__RECORDED INFORMATION__

|---|

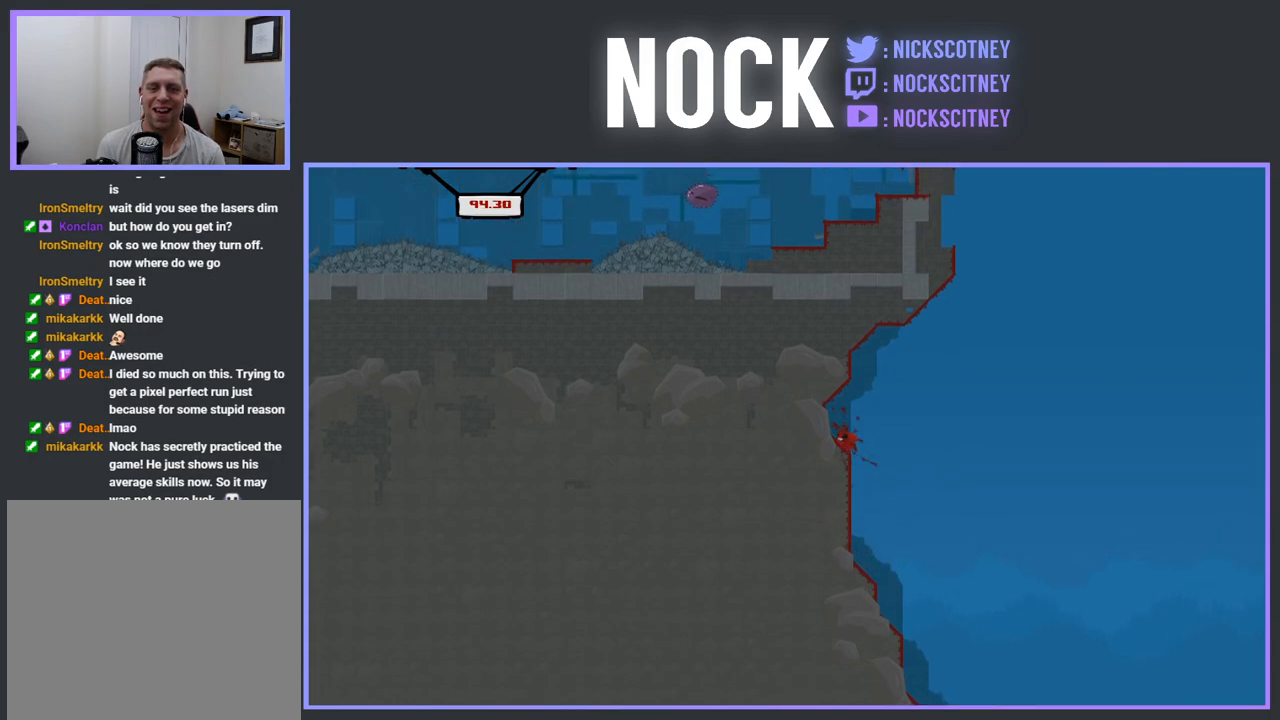
{"buttons": ["CROSS", "R2", "DPAD_UP", "DPAD_RIGHT"], "events": [[300, "R2", "down"], [317, "CROSS", "down"], [317, "DPAD_RIGHT", "down"], [317, "DPAD_UP", "down"], [367, "DPAD_UP", "up"], [467, "DPAD_UP", "down"]]}
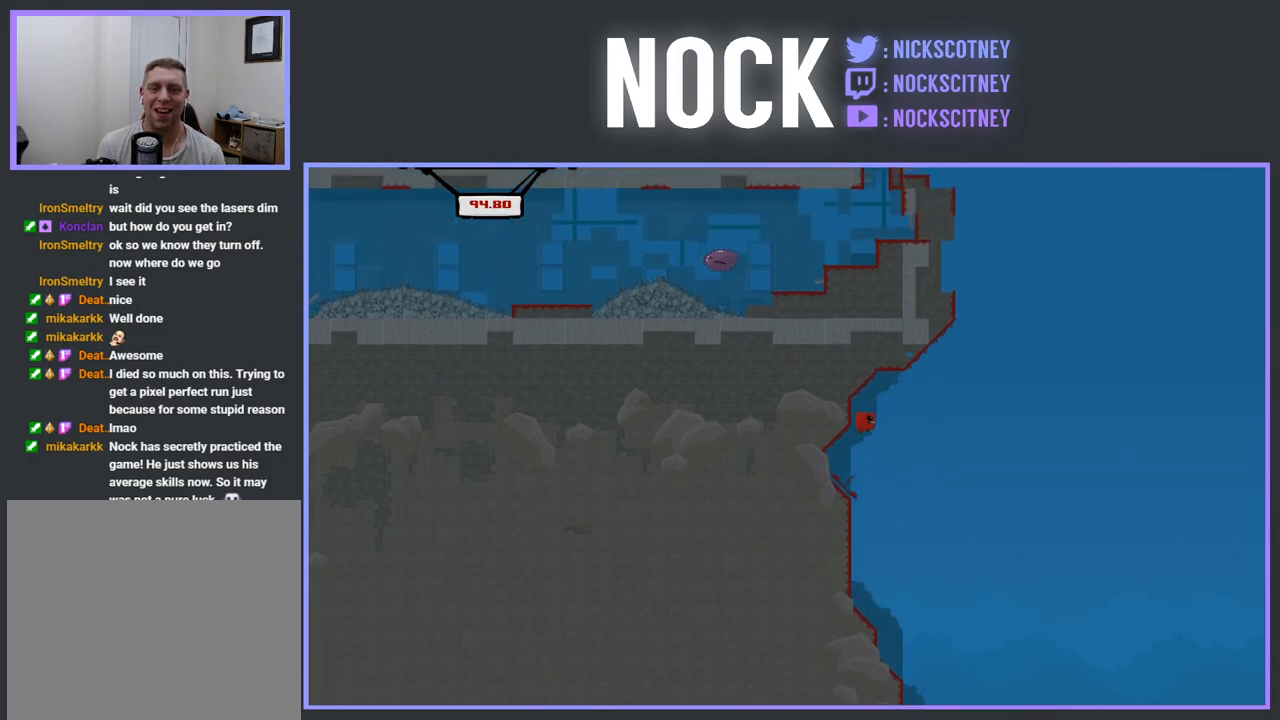
{"buttons": ["CROSS", "R2", "DPAD_LEFT"], "events": [[33, "DPAD_RIGHT", "up"], [50, "DPAD_LEFT", "down"], [167, "DPAD_UP", "up"]]}
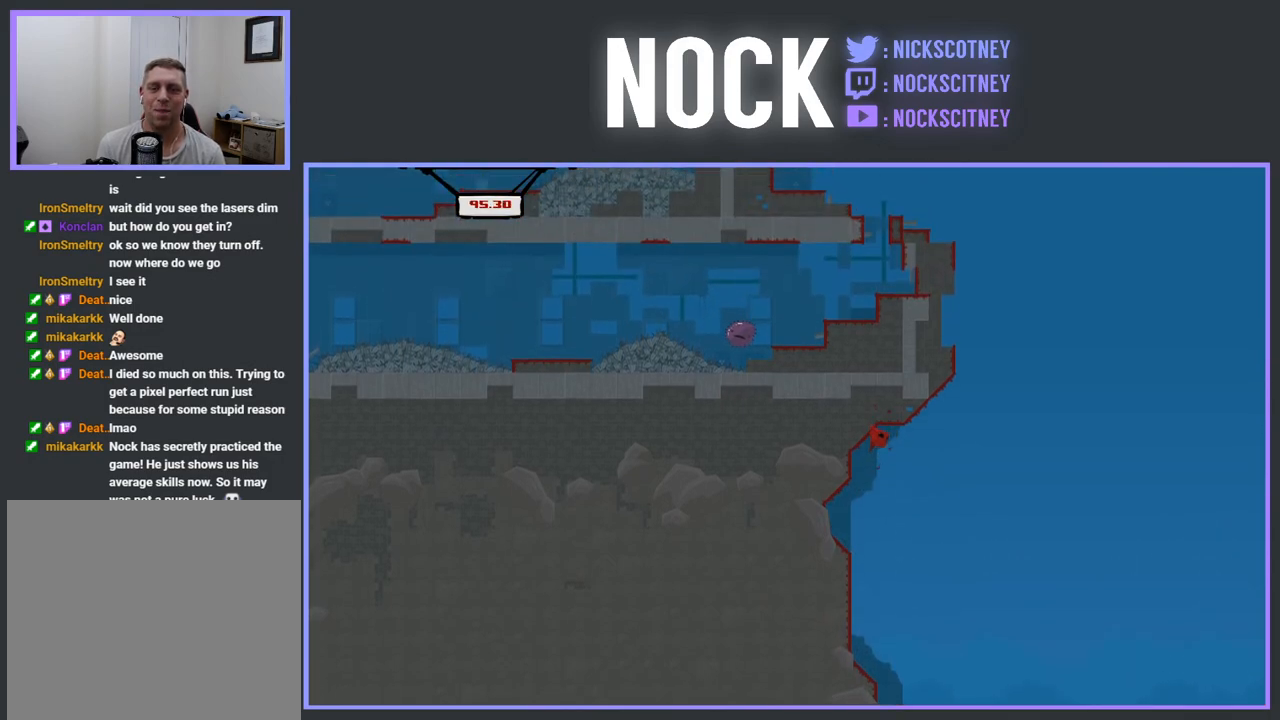
{"buttons": [], "events": [[33, "CROSS", "up"], [33, "R2", "up"], [83, "DPAD_LEFT", "up"]]}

|---|

Reproduce all of the material exactly, apart from the pictures.

{"buttons": ["CROSS", "R2", "DPAD_UP", "DPAD_RIGHT"], "events": [[300, "R2", "down"], [317, "CROSS", "down"], [317, "DPAD_RIGHT", "down"], [317, "DPAD_UP", "down"], [367, "DPAD_UP", "up"], [467, "DPAD_UP", "down"]]}
{"buttons": ["CROSS", "R2", "DPAD_LEFT"], "events": [[33, "DPAD_RIGHT", "up"], [50, "DPAD_LEFT", "down"], [167, "DPAD_UP", "up"]]}
{"buttons": [], "events": [[33, "CROSS", "up"], [33, "R2", "up"], [83, "DPAD_LEFT", "up"]]}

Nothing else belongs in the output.